Nous n’avons pas de projets actifs avec des partenaires internationaux à proprement parler, mais nous sommes en contact avec de nombreuses autres publications ailleurs dans le monde. Je pense notamment à la revue Axelle qui a été une des revues féministes pionnières en Europe. Nous sommes également en contact permanent avec des associations féministes et antiracistes à échelle européenne (Campagne My Voice, My Choice en soutien à l’intiative européenne pour le droit à l’avortement https://www.myvoice-mychoice.org/fr) et française. - Le magazine organise également des soirées de lancement pour chaque numéro. Pourquoi avoir choisi, en tant que magazine, de privilégier les événements culturels et festifs ? Quel impact cela a-t-il sur votre travail ? Quel impact cela a-t-il sur le mouvement féministe qui se construit en France ?

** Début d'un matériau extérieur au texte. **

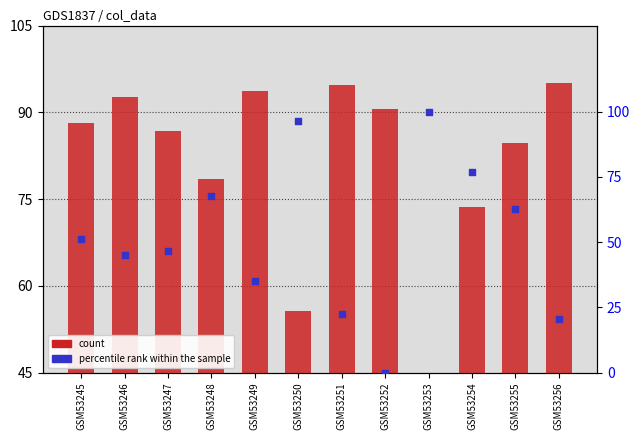

Which series contains the highest Y value?

percentile rank within the sample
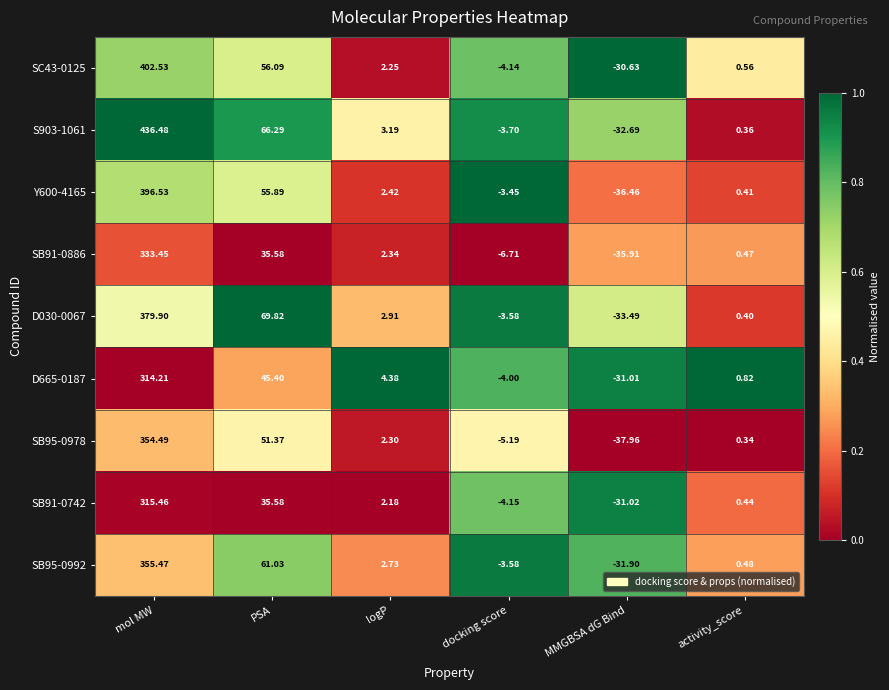

Rank the categories by SB95-0978 value from lowest to highest.

MMGBSA dG Bind, docking score, activity_score, logP, PSA, mol MW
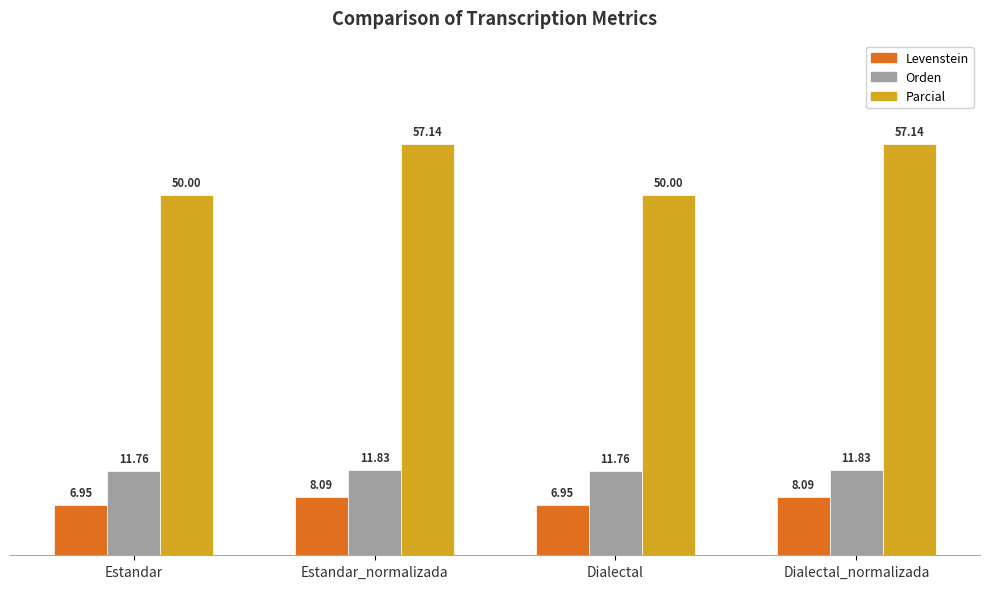

What is the approximate value of Orden at Dialectal?

11.8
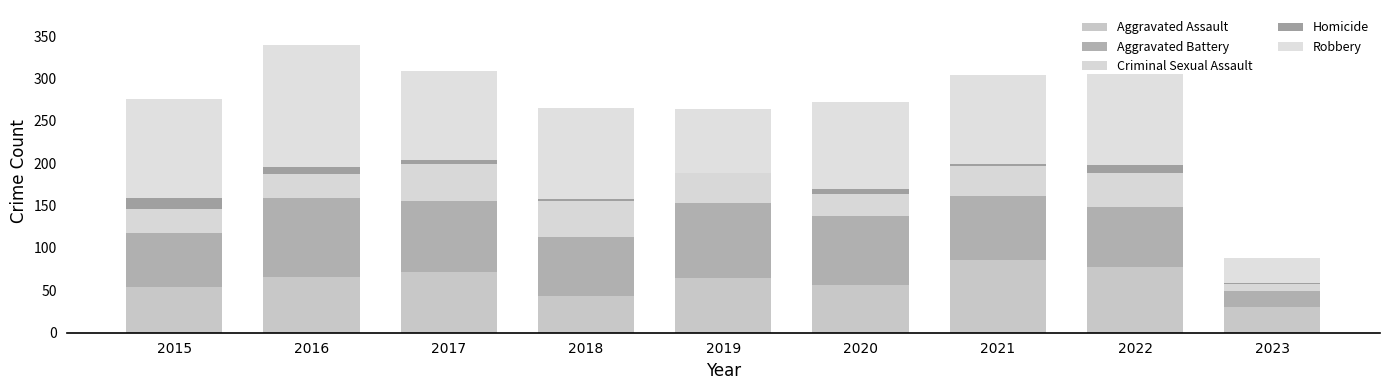

How many data points does each series have?

9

Merci pour cette excellente question !
Je crois qu’au débat il s’agissait avant tout de communiquer autour des lancements de noq numéros, mais nous nous sommes assez rapidement rendues compte que notre communauté de lectrices et de lecteurs ou même juste les personnes qui nous suivaient sur les réseaux sociaux étaient très demandeuses de contacts IRL avec La Déferlante.
Chacun de nos évènements de lancement (nous organisons aussi des rencontres en librairie et intervenons dans le cadre de partenariats avec pas mal d’institutions culturelles) est l’occasion d’un grand nombre de discussions et de rencontres. Elles nous permettent de maintenir le contact avec celleux qui nous suivent déjà mais aussi de rencontrer de nouvelles·aux lecteur·ices potentiel·les. C’est donc essentiel à notre développement et, par extension, essentiel à notre indépendance car, encore une fois, nous avons besoin d’abonné.es pour continuer à exister sans publicité et sans grands actionnaires.
Ensuite, en ce qui concerne le caractère festif de ces évènements, nous avons rapidement constaté que les personnes qui militent ont aussi besoin de moments de cohésion. On parle beaucoup de « joie militante » dans les milieux féministes ces derniers temps et finalement, ces soirées sont des rendez vous pour se retrouver après avoir lutté ou débattu et c’est un carburant indispensable pour la lutte.